Kishore had been expelled from Communist Party of India in 2001. He had and contested assembly elections twice for CPI but lost in 1993 and 1996 Uttar Pradesh Legislative Assembly election to Gauri Shankar of SP. In the 2002 assembly elections, Kishore contested as an independent candidate and won the Malihabad Assembly constituency defeating Gauri Shankar of Samajwadi Party by a margin of over 25,000 votes. Kishore got 62 571 votes (47.37%). Kishore had a stable backing from the Pasi community. In 2007 and 2012 Assembly elections he contested on Rashtravadi Communist Party but lost.

RCP and Kishore fights for the conditions and rights of hijras. RCP has nominated hijras in elections. In the 2002 Uttar Pradesh assembly elections Payal Kinner (registered as a female candidate) contested the Lucknow West seat. Payal got 1680 votes (1,34%).

Kishore has been inducted as a minister of state in Mulayalam Singh Yadav's cabinet in Uttar Pradesh. RCP has however developed closer relations to Indian National Congress.

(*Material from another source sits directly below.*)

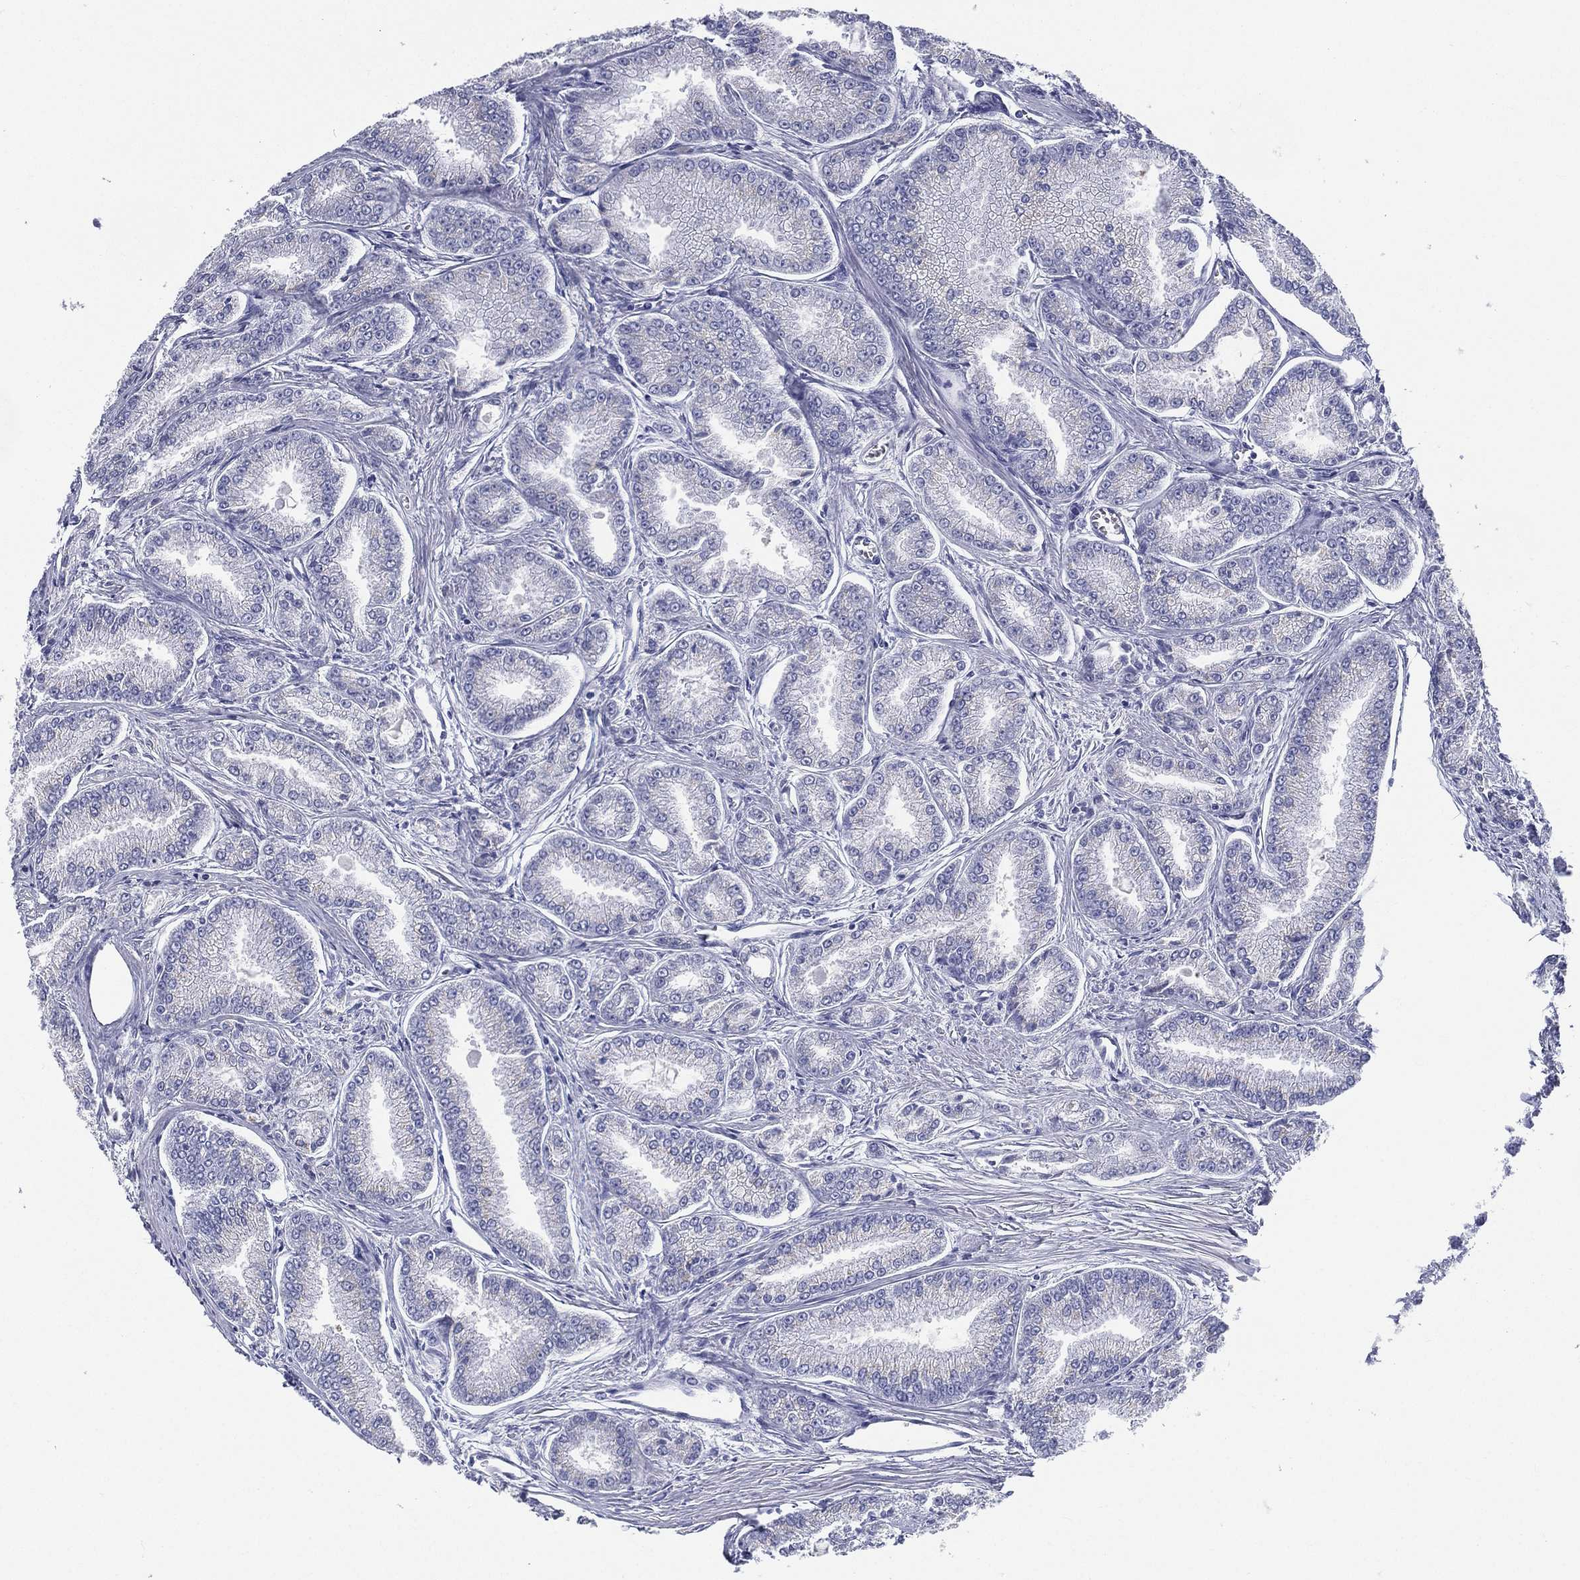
{"staining": {"intensity": "negative", "quantity": "none", "location": "none"}, "tissue": "prostate cancer", "cell_type": "Tumor cells", "image_type": "cancer", "snomed": [{"axis": "morphology", "description": "Adenocarcinoma, NOS"}, {"axis": "morphology", "description": "Adenocarcinoma, High grade"}, {"axis": "topography", "description": "Prostate"}], "caption": "A photomicrograph of human prostate cancer (adenocarcinoma) is negative for staining in tumor cells. (Stains: DAB immunohistochemistry with hematoxylin counter stain, Microscopy: brightfield microscopy at high magnification).", "gene": "RSPH4A", "patient": {"sex": "male", "age": 70}}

Kishore stood as a candidate in Mohanlalganj in the Lok Sabha elections in 2004 obtaining 28 757 votes (5.03%).

RCP participated in the Confederation of Indian Communists and Democratic Socialists.

Before the 2014 Lok Sabha election, he merged the party with the BJP and contested the Mohanlalganj Lok Sabha constituency and won, riding on the Modi wave. He retained the seat in the 2018 Lok Sabha election.